It was a bitterly cold morning as we headed out at first light in search of the mother cheetah and her two cubs. We were extremely fortunate as we found them after only 30 minutes. Due to the cold they had not yet become active, however, as soon as we found them the mother started to make a move. She made her way to the first vantage point, which was a fallen tree and used the height to scan the horizon. Upon hearing a herd of impala, on the other side of the ridge, her body language changed instantly and she moved directly towards the prey in a steady, low slung trot with her two youngsters in tow.
The mother now had the advantage of high ground and the entire herd were in front and below her. Her cubs, who are about 10 months old, were boisterously following her approximately 50m behind and fast approaching her position.
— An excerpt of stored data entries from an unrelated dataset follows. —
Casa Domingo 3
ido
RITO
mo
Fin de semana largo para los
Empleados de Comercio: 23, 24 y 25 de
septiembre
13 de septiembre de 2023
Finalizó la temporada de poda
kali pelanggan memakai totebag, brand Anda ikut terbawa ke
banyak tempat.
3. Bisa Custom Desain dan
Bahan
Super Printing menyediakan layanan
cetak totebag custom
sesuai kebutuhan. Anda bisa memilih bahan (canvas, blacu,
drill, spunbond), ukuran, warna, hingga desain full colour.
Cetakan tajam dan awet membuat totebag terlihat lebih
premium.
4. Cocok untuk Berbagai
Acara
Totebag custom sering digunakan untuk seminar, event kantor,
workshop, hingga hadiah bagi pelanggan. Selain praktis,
They hadn’t, as yet, spotted the herd and she knew that as soon as they did they would bound towards the impala and ruin her chances.
What happened next was a testament to her hunting prowess and skill. She immediately moved south at 90 degrees to the position of the herd, using the ridge as cover and following a small line of bushes. Just as she had pre-empted, the minute her youngsters reached the crest and spotted the herd of impala they broke cover and chased after them. The impala ran straight towards the mother and, in a small depression, she was able to catch a young impala. What she had created was a pincer manoeuvre using her inexperienced young cheetah cubs.
Following this, she then used the situation as a training exercise and released the impala. This allowed her one cub to bring it down in an attempt to kill the unfortunate creature, while she went off and called her second cub, who had become separated during the chaos of the hunt. As the second cub arrived they were able to pull the small impala to the ground and finally kill it.
It is hard to witness the slow demise of a young impala by such inexperienced hands, but it is vital part of nature and provides nourishment for the cheetah family.